Alguns referem-na unida à Encarnação; outros ao Batismo, no
Jordão; outros à Ressurreição; outros à Ascensão; outros à própria
afirmação de Filho de Deus. Todas estas ligações não se opõem e,
por isso, são válidas. E, em qualquer caso, não contradizem, antes
contribuem para dar sentido ao que estamos a refletir: Jesus Cristo
é Deus, gerado pelo Pai e não resultado do ato criador.
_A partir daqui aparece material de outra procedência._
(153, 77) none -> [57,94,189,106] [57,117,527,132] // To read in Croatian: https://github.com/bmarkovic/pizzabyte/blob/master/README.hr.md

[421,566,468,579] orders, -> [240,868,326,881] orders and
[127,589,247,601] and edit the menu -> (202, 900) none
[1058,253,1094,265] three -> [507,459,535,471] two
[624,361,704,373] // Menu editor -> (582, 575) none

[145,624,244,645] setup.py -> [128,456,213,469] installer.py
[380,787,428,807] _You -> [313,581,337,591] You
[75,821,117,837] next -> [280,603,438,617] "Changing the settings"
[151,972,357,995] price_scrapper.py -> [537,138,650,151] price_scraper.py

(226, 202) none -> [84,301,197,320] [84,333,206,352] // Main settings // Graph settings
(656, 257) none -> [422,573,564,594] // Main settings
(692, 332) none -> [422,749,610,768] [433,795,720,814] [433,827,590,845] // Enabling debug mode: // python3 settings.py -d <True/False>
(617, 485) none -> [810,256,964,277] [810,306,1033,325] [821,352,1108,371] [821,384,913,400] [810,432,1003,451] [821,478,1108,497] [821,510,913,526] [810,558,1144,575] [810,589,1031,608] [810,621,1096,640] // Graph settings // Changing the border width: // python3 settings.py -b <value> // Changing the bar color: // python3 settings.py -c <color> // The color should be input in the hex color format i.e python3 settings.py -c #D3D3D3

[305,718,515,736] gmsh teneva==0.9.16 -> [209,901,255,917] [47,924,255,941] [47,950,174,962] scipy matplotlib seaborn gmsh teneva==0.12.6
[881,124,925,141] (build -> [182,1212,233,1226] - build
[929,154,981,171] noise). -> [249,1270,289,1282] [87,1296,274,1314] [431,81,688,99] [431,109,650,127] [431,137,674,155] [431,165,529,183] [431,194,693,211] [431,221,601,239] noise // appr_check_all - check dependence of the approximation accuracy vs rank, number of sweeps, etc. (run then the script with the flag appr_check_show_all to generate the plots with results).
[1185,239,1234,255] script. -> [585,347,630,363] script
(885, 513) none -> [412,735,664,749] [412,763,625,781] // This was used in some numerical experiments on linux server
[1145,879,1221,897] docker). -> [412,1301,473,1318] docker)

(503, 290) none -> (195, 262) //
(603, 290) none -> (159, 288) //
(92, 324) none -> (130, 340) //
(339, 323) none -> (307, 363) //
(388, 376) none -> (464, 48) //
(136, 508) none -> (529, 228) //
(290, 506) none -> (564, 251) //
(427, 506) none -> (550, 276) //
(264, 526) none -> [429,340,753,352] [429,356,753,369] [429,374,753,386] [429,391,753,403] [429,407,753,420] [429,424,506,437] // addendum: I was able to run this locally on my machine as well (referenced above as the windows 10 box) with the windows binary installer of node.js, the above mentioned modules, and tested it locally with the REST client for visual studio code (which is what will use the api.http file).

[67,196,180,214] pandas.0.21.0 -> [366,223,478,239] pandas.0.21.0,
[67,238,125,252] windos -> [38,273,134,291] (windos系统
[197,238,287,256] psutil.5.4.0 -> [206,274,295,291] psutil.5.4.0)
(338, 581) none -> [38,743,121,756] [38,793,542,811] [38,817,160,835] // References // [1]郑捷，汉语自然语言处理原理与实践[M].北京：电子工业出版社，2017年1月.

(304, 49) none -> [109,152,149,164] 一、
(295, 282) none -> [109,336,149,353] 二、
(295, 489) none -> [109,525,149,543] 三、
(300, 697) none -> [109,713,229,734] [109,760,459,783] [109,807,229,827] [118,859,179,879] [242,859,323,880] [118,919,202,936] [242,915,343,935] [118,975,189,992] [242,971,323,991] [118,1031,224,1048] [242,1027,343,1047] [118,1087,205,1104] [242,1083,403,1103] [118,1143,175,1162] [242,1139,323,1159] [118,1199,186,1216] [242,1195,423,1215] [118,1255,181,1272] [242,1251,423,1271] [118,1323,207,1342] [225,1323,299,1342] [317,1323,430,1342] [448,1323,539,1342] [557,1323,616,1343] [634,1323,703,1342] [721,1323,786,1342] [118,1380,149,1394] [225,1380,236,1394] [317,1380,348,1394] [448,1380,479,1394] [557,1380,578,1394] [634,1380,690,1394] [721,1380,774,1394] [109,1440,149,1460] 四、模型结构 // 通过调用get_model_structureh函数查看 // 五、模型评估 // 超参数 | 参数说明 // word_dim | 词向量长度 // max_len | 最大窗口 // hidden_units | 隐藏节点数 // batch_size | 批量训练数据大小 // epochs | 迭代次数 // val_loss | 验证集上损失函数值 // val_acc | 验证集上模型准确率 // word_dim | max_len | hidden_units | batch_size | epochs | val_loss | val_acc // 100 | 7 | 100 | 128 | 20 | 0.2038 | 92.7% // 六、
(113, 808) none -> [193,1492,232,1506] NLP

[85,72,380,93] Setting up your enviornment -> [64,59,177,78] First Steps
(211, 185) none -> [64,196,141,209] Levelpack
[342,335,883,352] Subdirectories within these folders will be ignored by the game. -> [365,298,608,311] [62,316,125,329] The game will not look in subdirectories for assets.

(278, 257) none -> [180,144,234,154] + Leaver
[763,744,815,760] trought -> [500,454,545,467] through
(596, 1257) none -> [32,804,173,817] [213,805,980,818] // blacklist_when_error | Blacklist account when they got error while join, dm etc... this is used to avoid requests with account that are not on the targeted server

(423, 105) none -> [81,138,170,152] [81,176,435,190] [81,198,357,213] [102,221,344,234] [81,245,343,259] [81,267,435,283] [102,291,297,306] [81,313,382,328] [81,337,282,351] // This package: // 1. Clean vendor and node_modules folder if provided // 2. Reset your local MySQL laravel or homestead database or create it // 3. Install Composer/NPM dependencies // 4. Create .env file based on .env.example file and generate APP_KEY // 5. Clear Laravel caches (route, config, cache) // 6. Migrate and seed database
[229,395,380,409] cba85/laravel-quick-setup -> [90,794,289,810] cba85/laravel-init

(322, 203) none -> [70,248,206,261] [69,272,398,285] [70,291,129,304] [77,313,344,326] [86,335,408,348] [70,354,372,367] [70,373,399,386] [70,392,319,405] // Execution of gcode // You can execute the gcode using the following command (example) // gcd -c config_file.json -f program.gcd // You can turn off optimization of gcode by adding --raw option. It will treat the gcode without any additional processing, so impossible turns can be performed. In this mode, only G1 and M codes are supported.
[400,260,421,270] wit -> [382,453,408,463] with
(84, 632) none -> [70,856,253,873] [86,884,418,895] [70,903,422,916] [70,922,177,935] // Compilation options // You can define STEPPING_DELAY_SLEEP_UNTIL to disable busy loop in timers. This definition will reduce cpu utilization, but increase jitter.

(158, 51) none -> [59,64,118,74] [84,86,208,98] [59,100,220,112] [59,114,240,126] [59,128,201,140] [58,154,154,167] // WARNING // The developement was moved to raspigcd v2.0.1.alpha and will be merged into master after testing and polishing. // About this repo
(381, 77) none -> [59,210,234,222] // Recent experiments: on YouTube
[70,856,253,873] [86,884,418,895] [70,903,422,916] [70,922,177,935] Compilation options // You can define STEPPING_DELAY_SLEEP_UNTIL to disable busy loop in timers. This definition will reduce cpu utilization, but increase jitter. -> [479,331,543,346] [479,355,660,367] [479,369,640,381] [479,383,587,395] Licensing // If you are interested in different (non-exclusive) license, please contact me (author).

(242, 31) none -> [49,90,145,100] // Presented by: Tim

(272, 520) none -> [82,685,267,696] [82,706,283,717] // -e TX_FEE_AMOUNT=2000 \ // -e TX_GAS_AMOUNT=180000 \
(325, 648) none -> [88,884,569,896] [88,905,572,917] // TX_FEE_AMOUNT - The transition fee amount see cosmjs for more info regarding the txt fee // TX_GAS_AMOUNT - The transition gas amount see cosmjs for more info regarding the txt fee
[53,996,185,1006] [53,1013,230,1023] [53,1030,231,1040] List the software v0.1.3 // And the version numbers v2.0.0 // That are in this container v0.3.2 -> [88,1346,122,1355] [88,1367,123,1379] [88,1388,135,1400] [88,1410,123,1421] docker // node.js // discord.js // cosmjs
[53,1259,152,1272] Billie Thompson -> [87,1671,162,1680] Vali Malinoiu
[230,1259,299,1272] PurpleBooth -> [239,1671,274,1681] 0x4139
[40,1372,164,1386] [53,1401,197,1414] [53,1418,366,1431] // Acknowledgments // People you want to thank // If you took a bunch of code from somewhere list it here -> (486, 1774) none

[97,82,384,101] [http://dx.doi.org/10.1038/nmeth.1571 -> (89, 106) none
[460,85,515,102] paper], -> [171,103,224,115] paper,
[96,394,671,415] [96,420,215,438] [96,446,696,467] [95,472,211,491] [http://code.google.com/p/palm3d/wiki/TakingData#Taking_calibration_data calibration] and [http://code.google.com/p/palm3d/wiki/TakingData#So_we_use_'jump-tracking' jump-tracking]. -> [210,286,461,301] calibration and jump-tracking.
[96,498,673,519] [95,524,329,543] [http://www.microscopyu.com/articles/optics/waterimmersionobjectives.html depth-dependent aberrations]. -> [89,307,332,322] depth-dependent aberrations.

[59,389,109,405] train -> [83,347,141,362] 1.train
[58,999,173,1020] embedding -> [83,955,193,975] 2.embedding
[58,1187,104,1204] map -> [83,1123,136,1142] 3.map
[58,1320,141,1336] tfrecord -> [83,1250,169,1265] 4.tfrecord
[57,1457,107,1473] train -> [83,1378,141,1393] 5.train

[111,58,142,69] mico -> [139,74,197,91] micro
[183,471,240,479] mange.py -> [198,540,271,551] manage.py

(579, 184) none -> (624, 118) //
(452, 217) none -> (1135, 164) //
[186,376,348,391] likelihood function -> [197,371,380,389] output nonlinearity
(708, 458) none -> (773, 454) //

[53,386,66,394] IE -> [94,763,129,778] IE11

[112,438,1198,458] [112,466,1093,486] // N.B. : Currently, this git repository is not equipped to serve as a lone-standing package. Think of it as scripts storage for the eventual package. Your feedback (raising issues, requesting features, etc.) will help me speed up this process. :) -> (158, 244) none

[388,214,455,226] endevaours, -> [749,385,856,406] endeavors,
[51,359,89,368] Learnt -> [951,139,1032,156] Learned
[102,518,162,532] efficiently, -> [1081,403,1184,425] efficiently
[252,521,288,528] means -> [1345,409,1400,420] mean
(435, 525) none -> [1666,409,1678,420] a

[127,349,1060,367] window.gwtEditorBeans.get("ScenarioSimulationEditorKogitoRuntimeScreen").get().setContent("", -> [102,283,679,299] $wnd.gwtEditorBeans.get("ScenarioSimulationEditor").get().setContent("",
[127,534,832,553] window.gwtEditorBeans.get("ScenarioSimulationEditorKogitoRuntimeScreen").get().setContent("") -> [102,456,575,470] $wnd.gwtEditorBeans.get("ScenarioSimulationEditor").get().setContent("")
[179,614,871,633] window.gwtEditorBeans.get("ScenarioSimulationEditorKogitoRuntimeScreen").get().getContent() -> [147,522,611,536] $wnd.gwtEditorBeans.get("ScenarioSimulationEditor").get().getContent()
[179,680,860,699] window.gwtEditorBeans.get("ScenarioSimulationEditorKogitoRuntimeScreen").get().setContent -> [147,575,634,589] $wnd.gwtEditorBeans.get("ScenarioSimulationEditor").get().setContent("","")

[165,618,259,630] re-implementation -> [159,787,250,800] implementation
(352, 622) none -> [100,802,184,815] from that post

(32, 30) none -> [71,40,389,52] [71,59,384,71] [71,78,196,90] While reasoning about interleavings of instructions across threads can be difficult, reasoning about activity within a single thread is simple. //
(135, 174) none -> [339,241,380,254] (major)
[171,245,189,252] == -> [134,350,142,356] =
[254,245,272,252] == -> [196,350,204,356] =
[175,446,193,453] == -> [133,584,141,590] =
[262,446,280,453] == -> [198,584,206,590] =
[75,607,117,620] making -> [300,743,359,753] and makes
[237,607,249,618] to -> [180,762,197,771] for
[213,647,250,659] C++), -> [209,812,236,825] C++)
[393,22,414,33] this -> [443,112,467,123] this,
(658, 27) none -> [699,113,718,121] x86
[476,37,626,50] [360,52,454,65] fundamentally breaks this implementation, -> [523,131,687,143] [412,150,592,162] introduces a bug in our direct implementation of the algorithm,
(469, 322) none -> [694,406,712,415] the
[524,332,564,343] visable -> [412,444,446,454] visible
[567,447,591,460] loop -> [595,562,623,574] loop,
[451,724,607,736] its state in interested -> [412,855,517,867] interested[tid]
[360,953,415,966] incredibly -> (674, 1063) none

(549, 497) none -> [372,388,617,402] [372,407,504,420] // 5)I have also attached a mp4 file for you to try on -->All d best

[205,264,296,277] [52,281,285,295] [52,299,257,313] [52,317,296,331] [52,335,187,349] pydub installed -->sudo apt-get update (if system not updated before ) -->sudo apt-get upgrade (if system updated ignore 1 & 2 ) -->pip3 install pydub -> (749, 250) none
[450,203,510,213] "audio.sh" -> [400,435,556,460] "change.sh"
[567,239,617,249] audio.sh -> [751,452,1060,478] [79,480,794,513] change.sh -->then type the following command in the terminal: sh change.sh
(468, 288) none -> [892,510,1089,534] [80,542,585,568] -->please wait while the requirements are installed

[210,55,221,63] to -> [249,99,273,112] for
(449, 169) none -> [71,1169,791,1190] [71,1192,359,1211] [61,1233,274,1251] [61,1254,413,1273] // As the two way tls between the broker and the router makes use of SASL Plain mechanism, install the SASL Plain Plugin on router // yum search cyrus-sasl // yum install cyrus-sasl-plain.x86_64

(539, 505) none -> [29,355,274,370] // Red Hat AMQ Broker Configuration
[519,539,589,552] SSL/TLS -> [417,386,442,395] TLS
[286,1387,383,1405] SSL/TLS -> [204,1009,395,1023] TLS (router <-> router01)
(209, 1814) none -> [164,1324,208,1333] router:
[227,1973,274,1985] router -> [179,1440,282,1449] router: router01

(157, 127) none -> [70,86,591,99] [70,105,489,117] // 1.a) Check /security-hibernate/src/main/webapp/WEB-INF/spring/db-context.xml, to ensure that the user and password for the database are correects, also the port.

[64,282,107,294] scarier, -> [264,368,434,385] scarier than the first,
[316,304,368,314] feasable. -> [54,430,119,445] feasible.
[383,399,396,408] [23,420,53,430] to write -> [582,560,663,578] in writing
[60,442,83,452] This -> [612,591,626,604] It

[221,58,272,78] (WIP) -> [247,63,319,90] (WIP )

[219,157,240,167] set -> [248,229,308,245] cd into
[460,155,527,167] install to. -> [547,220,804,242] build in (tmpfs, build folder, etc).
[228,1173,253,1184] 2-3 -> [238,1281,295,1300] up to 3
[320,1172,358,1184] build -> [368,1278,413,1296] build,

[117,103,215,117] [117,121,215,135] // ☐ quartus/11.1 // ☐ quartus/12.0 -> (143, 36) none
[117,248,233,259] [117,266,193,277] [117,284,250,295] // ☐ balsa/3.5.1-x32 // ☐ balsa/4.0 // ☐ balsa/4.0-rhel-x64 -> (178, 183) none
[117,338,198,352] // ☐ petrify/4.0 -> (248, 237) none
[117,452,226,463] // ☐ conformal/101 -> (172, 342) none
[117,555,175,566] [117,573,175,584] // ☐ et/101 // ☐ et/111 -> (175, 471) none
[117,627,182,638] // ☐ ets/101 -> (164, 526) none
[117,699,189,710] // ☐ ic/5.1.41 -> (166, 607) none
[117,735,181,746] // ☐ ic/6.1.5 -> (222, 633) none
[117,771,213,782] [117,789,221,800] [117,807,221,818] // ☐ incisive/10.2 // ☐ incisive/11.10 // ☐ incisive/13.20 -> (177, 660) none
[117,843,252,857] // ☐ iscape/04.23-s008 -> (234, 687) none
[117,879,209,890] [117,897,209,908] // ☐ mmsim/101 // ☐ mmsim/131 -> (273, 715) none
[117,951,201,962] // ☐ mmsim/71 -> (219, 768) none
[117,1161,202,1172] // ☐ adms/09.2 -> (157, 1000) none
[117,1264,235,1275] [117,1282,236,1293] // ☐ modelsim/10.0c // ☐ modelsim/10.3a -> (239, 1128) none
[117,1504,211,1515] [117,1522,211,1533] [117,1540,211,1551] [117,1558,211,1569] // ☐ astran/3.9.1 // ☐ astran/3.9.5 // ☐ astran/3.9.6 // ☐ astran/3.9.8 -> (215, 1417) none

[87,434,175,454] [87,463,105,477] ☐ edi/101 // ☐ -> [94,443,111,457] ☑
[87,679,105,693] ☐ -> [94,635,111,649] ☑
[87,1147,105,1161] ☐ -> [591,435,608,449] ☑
Gerado, não criado. Esta afirmação é consequência das reflexões


provocadas no Concílio de Niceia (325). No contexto da divindade
de Jesus Cristo, nesse Concílio, dá-se destaque, pela primeira vez,
à distinção entre geração e criação. Perante doutrinas que
pretendiam afirmar o contrário, o Concílio afirma que Jesus Cristo
faz parte de Deus. Ele não é criado por Deus. O Filho é gerado pelo
Pai. Através do uso destes dois termos — gerado e criado —
estabelece-se a distinção entre a criação de «de todas as coisas
visíveis e invisíveis» (cf. temas 5 e 6) e a geração do Filho no
«seio» do Pai.

É claro que esta linguagem não é exata para expressar a realidade


de Deus (e da Trindade). É, como todas as linguagens humanas,
uma aproximação possível ao indizível que é Deus. O uso do termo
«gerado» está intimamente relacionado com a expressão anterior
do «Credo»: «nascido do Pai antes de todos os séculos» (cf. tema
9).
A esse propósito relembramos a reflexão de Hilário de Poitiers: «Se
alguém quiser zangar-se com a sua própria inteligência por não
conseguir compreender o mistério dessa geração, que saiba, pelo
menos, que eu também sofro ainda mais que ele por o ignorar. Não
sei, mas não me inquieto...». A distinção entre a geração do Filho e
a criação do universo é decisiva para compreender a identidade de
Jesus Cristo: «o Filho está do lado de Deus que cria, é a Sua
Palavra, o Seu Verbo, eterno como Ele. [...] A verdadeira aposta
destas primeiras reflexões da Igreja sobre a identidade de Jesus
consiste em perceber que a filiação não é, de per si, uma
inferioridade. ‘Vir de’, ‘tender, ir para’, é uma relação. E, para Cristo,
não é uma relação acrescentada ao que Ele é, como as relações
que podemos adquirir. Esta relação de origem e de vocação (o Filho
vem do Pai e vai para o Pai) constitui-O, é o Seu próprio ser. [...] O
Pai a quem o Novo Testamento continua a dar como próprio o
nome de Deus, é também relacional. Se não há Filho sem Pai,
também não há Pai sem Filho. [...] Esta interdependência não é
inferioridade, mas partilha e comunhão» (Ph. Ferlay, J.-N.
Bezançon, J.-M. Onfray, «Para compreender o Credo», ed.
Perpétuo Socorro, Porto 1993,69).

A divindade de Jesus Cristo, o Filho, nada tira à divindade do Pai.


Pelo contrário, revela a própria natureza divina que é relação e
comunhão interpessoal: o Filho é «consubstancial ao Pai».